At 22 years of age, the Japanese wunderkind is a strapping phenom who is not only the best pitcher currently not in the major leagues, he is one of the best hitters not in the major leagues.
When asked to find a baseball player blessed with a similar skill-set, insiders could come up with only one name: Babe Ruth, the legendary slugger who was once a star pitcher as well.
When the only relevant comparison is to arguably the greatest player in the long and storied history of the game, you know this kid is beyond special. And things are about to get very, very interesting for Otani on the global stage.
As a teenager growing up four hours north of Tokyo in the small town of Oshu, Otani was so dominating that he wanted to go directly to the US Major Leagues and forgo Japan’s professional circuit. “It’s been my dream since entering high school,” he said.
It may have been Otani’s dream but it was Japan’s nightmare. The country’s most desired player snubbing the domestic league would be a disastrous loss of face and could set a precedent that might eventually doom one of the oldest and most respected professional sporting leagues in Asia.
The New York Yankees, Boston Red Sox and Los Angeles Dodgers, all understandably expressed an interest. However, despite his stated wishes the Hokkaido Nippon Ham Fighters still selected Otani in the 2012 amateur draft in hopes of persuading him otherwise.
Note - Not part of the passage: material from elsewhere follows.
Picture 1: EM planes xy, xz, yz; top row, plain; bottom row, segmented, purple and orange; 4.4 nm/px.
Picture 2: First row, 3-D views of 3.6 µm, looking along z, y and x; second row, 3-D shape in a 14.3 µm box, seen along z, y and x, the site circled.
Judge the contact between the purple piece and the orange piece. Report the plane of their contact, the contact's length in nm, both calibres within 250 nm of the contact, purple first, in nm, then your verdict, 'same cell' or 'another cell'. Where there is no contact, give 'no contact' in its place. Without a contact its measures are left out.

Feeling pressure from a number of factions, the youngster eventually relented when the Fighters promised him he could play the outfield on days he was not pitching. “I want to give back to the people that helped me up until this day and to the people from my home town by having them see me pitch in Japan,” he said. Major League Baseball backed off – for now. Fast forward four years and Otani has not only met the hype, he has exceeded it. This season he hit for a .322 average, second in the league, while also slugging 22 home runs, good enough for eighth overall despite having more than two hundred less plate appearances than any other leaders.
And then there are his pitching statistics. Otani had a microscopic earned run average of 1.86 while averaging a league-leading 12 strikeouts every nine innings. He is the first Japanese pitcher to break the mythical 100 miles an hour barrier and now routinely throws pitches in the range of 160km/h.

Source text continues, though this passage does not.